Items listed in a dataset

-=-=-

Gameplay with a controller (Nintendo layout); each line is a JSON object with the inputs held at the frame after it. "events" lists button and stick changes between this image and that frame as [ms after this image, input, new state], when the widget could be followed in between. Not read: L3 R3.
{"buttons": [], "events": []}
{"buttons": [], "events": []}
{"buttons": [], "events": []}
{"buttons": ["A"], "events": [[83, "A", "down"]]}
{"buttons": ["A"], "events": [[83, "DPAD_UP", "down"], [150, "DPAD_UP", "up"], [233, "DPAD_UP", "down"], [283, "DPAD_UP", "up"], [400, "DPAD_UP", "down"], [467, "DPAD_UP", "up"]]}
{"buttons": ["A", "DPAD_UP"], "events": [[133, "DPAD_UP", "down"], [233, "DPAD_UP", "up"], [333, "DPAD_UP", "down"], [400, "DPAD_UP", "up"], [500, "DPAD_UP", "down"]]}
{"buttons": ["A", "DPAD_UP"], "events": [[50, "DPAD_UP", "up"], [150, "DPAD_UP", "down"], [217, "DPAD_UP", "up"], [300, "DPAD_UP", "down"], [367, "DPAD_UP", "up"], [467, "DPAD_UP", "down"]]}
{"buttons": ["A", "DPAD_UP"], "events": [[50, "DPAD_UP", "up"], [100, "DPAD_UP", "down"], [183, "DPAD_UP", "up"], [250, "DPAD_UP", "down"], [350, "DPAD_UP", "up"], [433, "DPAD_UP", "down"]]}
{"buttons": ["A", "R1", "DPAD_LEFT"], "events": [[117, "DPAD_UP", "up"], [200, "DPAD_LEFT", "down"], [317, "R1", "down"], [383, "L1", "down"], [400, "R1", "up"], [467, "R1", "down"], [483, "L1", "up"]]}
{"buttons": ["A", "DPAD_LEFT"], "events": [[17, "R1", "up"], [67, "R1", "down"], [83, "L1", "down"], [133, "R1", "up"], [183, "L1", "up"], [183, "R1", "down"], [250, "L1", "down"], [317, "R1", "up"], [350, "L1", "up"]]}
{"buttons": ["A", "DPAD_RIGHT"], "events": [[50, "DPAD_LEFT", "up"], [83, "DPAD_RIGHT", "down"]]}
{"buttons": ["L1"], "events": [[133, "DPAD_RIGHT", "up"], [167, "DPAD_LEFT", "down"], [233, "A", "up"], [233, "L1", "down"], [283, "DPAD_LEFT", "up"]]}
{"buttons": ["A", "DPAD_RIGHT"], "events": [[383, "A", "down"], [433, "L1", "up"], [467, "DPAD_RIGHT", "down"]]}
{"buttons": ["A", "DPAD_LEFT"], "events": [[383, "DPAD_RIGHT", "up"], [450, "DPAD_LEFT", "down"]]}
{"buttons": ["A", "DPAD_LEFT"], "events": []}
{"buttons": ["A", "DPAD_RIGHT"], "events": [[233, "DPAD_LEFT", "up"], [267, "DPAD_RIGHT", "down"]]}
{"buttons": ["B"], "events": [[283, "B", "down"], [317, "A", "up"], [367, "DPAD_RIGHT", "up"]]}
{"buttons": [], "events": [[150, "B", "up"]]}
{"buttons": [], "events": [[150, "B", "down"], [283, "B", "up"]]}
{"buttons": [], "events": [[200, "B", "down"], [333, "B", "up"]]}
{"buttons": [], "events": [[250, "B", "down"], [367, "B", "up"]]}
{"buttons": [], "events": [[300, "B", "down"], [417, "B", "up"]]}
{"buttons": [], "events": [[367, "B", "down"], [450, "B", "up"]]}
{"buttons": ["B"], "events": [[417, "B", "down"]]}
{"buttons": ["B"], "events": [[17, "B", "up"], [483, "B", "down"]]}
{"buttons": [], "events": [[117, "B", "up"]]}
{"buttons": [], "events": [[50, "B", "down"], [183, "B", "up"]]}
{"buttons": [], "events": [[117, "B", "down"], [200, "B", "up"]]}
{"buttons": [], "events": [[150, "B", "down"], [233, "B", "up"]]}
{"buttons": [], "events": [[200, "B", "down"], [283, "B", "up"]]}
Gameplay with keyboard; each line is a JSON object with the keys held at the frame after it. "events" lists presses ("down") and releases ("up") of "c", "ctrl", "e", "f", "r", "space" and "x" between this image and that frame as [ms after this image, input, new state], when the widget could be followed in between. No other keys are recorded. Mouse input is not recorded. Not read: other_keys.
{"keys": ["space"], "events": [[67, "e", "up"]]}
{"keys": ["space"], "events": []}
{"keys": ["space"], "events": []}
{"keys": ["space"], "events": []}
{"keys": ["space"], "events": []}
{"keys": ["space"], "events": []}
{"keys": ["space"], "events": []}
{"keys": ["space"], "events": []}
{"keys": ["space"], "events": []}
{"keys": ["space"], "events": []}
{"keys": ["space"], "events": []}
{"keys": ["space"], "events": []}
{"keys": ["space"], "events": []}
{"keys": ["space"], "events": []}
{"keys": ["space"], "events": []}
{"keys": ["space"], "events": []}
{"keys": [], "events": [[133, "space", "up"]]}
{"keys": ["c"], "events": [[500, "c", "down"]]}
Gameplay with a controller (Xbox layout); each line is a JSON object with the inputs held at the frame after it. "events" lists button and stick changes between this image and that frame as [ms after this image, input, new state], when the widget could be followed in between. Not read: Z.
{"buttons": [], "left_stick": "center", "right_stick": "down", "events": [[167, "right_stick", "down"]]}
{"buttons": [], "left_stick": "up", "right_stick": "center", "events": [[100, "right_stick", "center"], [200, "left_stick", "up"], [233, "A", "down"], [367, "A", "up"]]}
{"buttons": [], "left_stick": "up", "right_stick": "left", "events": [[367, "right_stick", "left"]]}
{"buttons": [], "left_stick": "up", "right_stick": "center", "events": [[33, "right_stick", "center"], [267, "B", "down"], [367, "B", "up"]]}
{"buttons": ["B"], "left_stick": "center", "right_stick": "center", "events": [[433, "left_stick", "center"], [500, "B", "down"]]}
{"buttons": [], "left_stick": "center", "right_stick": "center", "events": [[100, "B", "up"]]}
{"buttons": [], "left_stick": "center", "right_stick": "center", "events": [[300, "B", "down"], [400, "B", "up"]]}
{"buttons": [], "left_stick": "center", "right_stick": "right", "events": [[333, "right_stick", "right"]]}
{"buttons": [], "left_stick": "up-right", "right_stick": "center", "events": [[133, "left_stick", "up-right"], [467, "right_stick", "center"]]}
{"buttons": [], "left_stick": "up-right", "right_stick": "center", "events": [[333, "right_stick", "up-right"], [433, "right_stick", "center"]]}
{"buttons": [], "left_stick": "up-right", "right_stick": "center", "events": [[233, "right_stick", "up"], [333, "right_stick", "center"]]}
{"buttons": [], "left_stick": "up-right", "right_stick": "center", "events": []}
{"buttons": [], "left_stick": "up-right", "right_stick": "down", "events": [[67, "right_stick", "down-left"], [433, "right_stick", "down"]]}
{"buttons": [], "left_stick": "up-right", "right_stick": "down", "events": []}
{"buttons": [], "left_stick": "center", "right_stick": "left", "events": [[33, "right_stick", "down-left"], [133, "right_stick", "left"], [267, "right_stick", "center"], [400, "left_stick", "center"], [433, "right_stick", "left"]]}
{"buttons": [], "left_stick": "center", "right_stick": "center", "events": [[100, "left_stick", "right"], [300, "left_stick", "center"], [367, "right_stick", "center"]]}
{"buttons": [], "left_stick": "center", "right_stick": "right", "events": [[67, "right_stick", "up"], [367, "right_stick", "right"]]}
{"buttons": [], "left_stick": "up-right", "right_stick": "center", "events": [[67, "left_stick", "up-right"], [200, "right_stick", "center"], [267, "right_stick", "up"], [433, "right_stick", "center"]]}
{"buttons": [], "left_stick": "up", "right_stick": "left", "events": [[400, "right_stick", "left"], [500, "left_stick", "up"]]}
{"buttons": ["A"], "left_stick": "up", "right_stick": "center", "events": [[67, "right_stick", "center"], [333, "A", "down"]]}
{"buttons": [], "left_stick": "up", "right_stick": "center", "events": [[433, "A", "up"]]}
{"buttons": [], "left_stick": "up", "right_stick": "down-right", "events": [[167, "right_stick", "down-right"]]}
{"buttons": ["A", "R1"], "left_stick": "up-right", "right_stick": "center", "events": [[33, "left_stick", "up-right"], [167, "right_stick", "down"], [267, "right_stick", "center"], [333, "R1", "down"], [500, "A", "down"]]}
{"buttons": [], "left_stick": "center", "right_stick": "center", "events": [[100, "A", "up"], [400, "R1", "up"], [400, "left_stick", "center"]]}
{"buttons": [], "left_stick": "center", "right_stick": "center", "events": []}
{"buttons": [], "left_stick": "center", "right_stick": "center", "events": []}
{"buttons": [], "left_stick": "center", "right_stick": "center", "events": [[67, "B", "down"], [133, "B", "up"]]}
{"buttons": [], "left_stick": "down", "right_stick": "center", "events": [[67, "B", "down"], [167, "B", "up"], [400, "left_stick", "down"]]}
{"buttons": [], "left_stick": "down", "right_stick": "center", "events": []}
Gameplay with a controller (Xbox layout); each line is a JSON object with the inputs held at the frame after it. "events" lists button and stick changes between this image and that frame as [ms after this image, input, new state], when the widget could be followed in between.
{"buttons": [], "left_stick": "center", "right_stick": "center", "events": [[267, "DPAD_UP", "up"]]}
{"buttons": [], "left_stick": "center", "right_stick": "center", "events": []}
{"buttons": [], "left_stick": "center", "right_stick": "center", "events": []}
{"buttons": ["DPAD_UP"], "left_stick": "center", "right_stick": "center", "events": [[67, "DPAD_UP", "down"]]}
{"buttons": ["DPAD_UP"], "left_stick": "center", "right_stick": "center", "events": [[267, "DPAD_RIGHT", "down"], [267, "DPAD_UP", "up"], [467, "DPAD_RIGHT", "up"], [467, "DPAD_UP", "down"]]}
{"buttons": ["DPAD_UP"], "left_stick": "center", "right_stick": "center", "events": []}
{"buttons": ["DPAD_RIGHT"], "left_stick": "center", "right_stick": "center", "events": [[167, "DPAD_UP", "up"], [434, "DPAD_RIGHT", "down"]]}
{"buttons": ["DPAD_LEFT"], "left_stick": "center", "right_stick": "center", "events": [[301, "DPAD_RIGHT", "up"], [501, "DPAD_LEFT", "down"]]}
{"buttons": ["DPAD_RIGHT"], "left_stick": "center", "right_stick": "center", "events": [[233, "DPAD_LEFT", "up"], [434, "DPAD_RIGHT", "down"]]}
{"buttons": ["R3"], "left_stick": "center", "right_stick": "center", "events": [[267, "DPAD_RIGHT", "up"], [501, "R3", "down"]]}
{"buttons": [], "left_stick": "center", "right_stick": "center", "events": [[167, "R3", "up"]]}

-=-=-

* **What the task requires**: The required answer is each line of the data in which the word "after" appears.

* **Exercise solution**:
Gameplay with a controller (Nintendo layout); each line is a JSON object with the inputs held at the frame after it. "events" lists button and stick changes between this image and that frame as [ms after this image, input, new state], when the widget could be followed in between. Not read: L3 R3.
Gameplay with keyboard; each line is a JSON object with the keys held at the frame after it. "events" lists presses ("down") and releases ("up") of "c", "ctrl", "e", "f", "r", "space" and "x" between this image and that frame as [ms after this image, input, new state], when the widget could be followed in between. No other keys are recorded. Mouse input is not recorded. Not read: other_keys.
Gameplay with a controller (Xbox layout); each line is a JSON object with the inputs held at the frame after it. "events" lists button and stick changes between this image and that frame as [ms after this image, input, new state], when the widget could be followed in between. Not read: Z.
Gameplay with a controller (Xbox layout); each line is a JSON object with the inputs held at the frame after it. "events" lists button and stick changes between this image and that frame as [ms after this image, input, new state], when the widget could be followed in between.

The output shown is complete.